» **What is expected**: Please write out again the part of the Angelman gene therapy text that opens with the words "Biopharmaceutical company Ultragenyx" and closes with "testing the drug.", substituting "green light" for "go-ahead".

The U.S. Food and Drug Administration (FDA) has cleared the way for a clinical trial of a gene therapy for Angelman syndrome to resume. The FDA paused the trial last November after children who received the treatment temporarily lost the ability to walk.
Angelman syndrome is a genetic condition caused by the absence of, or mutations in, the maternal copy of the gene UBE3A; it’s often accompanied by autism. The gene therapy, called GTX-102, is aimed at activating the paternal copy of the gene, which is typically silenced.
Biopharmaceutical company Ultragenyx in Novato, California, is running the trial in collaboration with Florida-based biotech startup GeneTx. In May and June, regulatory bodies in Canada and the United Kingdom, respectively, gave the companies the go-ahead to start testing the drug.
“It’s nice to see that we are able to restart again in the United States,” says Timothy Yu, associate professor of pediatrics at Harvard University. Yu is not involved in the trial but says he has advised the companies and hopes to start a trial site at Boston Children’s Hospital.
In February of last year, five children with Angelman syndrome began receiving gradually increasing doses of the therapy via injection in the lower back. But by July, all five were experiencing leg weakness, which was severe enough in two children to prevent independent walking. The researchers stopped administering doses at that point, says Scott Stromatt, chief medical officer of GeneTx. The FDA officially paused the trial in November.

» **Dataset**:
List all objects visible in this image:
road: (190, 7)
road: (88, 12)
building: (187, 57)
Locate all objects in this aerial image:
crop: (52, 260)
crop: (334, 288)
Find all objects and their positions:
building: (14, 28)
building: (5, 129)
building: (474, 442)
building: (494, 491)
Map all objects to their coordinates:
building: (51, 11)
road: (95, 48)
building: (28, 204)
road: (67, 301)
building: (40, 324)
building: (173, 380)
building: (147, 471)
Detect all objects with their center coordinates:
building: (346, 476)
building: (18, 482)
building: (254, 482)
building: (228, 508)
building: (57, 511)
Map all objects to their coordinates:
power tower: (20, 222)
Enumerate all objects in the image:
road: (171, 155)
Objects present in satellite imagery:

» **Finished task**:
Biopharmaceutical company Ultragenyx in Novato, California, is running the trial in collaboration with Florida-based biotech startup GeneTx. In May and June, regulatory bodies in Canada and the United Kingdom, respectively, gave the companies the green light to start testing the drug.